How is allowing more people to fish, and subsequently trample the river banks, in line with protecting the river resources? Especially given that the primary reason that they want to uphold the kayaking/rafting ban is because, according to them, kayaking and rafting isn't cohesive with Wild and Scenic values. 

One of the reasons listed is that seeing river craft on a river automatically makes the river less scenic. I mean, not all of us have the best looking gear, but fisherman dress really goofy, and I'm not bitching at them for ruining my view of the forest. 

Remember a few years ago when the YNP stated that one of the major concerns was that, if they allowed river runners, then MORE people would stop to look at the rivers, and thus it would create traffic jams? So which is it? Are kayakers not allowed because everyone will want to watch us, and thus we'll be responsible for traffic congestion? Or, are we just ugly to look at when you are fishing? 

I'm entering the YLA draft this season.


----------



## caspermike (Mar 9, 2007)

Atta way Kyle. I submitted a 3000 word essay to them I doubt anything will come of it..
I told them straight up people do it already so they might as well make it legal if they want any say on what's going on.. 

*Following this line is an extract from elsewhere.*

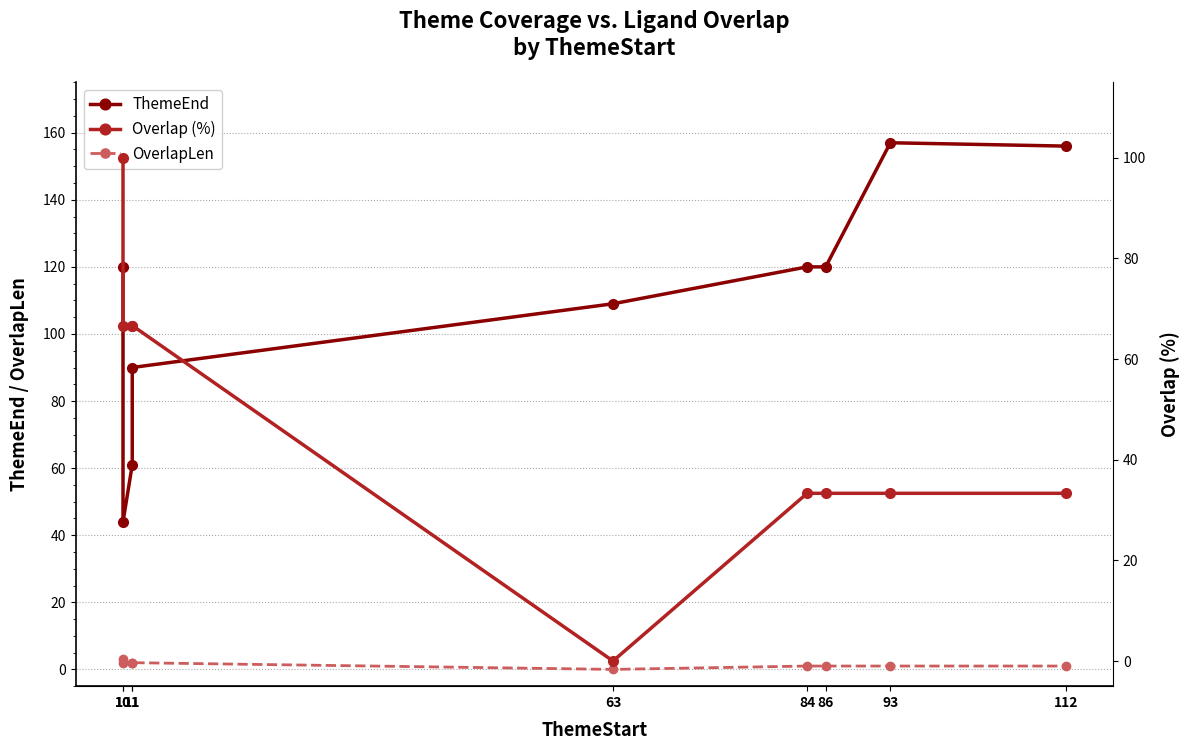

What is the maximum value shown in the chart?

157.0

Btw guys the black canyon of the Yellowstone is worth it.. It's good! Like really good! Best run in the area and it makes gore seem like filter plant. Never seen big fluffy good granite gorge whitewater around here like what's in those walls! And ill probably never again side surf a big hole in the dark and stare up at the full moon with that much anticipation and excitement again.. At least I hope I don't get the morning beat down next time..

YLA for life


----------